The second relevant feature of religion is that it can signal an identity that is socially divisive. When we think about what is wrong with a state enforcing and endorsing a religious identity – what’s wrong with the establishment of Christianity, Islam or Judaism by a state – it’s that it makes non-members of those religions into second-class citizens. If you live in a state that is openly Christian and you are not Christian yourself, then you might think you are not an equal citizen. So that is the second criterion, civic inclusiveness. These cases where the endorsement of one religion causes the people who do not belong to feel excluded, highlight a different dimension of religion, the dimension of religion which makes it a possibly divisive identity. Here religion is much like race or gender: the reason we don’t want a religious state is the same as the reason why we don’t want an ethnic state or an apartheid state. But of course, not all religions are socially divisive in that way. So this criterion, in a different way from the others, is a contingent, context-specific one. An example I often use is Senegal, a country with a 90 percent Muslim population. The state endorses symbols of Islam in its institutions. I don’t think that this is problematic because people in Senegal, including Christians and atheists, do not see Islam as a socially divisive identity. In that particular context, the endorsement of Islam by the state is fine. I have a different view of countries like Egypt and Turkey where religion is clearly politicized and you cannot really say religion is a non-divisive identity.

A third reason we think the state should not enforce religion is that we believe that many religions seek to regulate the whole of our lives. They want to regulate what we eat, whom we sleep with, how we dress, what we do with our bodies and our lives. Now it’s perfectly fine for religions to do that. But a liberal would think it wrong for the state to endorse or enforce any of those particular religions because it forces one into living a comprehensive life, which is not the one you would have chosen for yourself. That is a very basic liberal idea of personal liberty. And here peeks out a third dimension of religion which is that religion is a comprehensive system of ethics. And again there are other comprehensive systems of ethics, religion is not the only one, but a liberal state is a non-comprehensive state. On the whole, a secular state would let people decide how they want to lead their lives.

I will go to the last one, which is the most fundamental one. The state is secular, the fourth sense of secular, when it is non-theocratic. This idea, which may sound a bit simple or obvious, but it goes to the heart of secularism, has to do with sovereignty. Who has the final say in the state? Who decides what pertains to personal liberty, and what does not? Who decides on what goes where? The ultimate source of legitimacy in a democracy has to be the demos. There is no alternative unless you think we have to refer to the will of God. I don’t think of the demos as a general will, Rousseau style. It might be a pluralist demos, but in the end, the only way we can make decisions is together collectively and democratically.

AB: Veit Bader argued that the notion of ‘secularism’ or the ‘secular state’ should be replaced by ‘priority for liberal democracy (2007)’. Your disaggregation approach also seems to identify specific values a liberal state aims to protect. Why do you find it necessary to hold on to the notion of the secular?

CL: I believe our projects are not dissimilar. Like Veit Bader, I am trying to understand the normative logic of liberal institutions. But what I try to show is that at the heart of liberal constitutionalism there is a political-religious conflict. The western liberal state emerged out of the crucible of the European religious wars in the 17th century. To understand where we come from, and the kind of problems the liberal state has to solve, or thinks is trying to solve, we have to understand the concept of religion that for me underlies the very liberal democratic order. What Bader does is similar to the other theories I engage with in my book. Like other liberal egalitarians, such as Ronald Dworkin, Christopher Eisgruber and Lawrence Sager, and Charles Taylor and Jocelyn Maclure, he wants to dissolve religion into a broader category of the good. I want to do more disaggregative work. Like Bader, I think one should not say that ‘the state’ should separate itself from ‘religion’ in general. However, one should explain which dimensions of religion it should separate itself from.

*Collected data*.
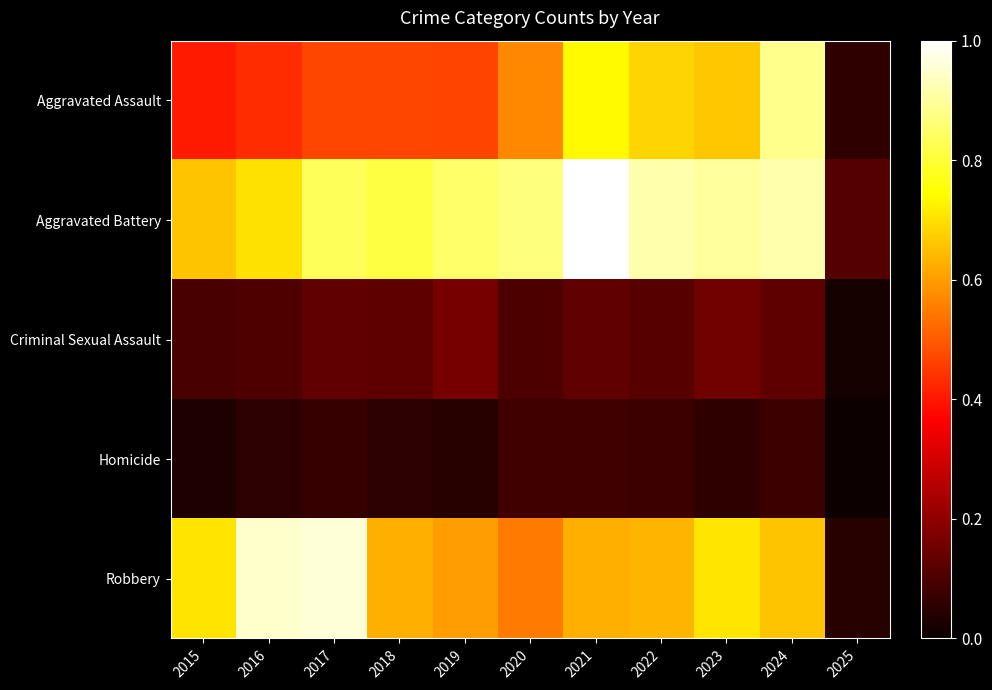

Which series changed the most between 2021 and 2022?

Aggravated Battery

*Activity 1*. Duplicate the passage of the secularism interview that begins at the words "I will go to" and stops after "collectively and democratically.".
*Activity 2*. Go on with the interview on secularism from the point where it stops.

*Result 1*.
I will go to the last one, which is the most fundamental one. The state is secular, the fourth sense of secular, when it is non-theocratic. This idea, which may sound a bit simple or obvious, but it goes to the heart of secularism, has to do with sovereignty. Who has the final say in the state? Who decides what pertains to personal liberty, and what does not? Who decides on what goes where? The ultimate source of legitimacy in a democracy has to be the demos. There is no alternative unless you think we have to refer to the will of God. I don’t think of the demos as a general will, Rousseau style. It might be a pluralist demos, but in the end, the only way we can make decisions is together collectively and democratically.

*Result 2*.
Some liberal pluralists like Bader would say that the state is just a framework, a neutral framework for the accommodation of difference. I disagree with that. I don’t think the state is neutral in that sense. When the state says that individuals are sovereign in the domain of ethics, it really takes a position against some religious views. And that is not a neutral stance at all. Many religious people are right to say “hang on, the state is not neutral when it says you have a right to an abortion” for instance. I want to say they are actually right to say “for us, abortion is murder, so allowing it is not neutral”. They are right because liberals always prioritize what, following Dworkin, I call ‘ethical independence’: the idea that we are always responsible for what we do with our lives and will always prioritize this over other goods, be it the family, unborn life or marriage. These are important goods but, on the liberal view, you can only pursue them privately, the state should not promote them itself. But by not abstaining from taking a view on say, whether the fetus is a person, the liberal state is clearly not neutral about the good.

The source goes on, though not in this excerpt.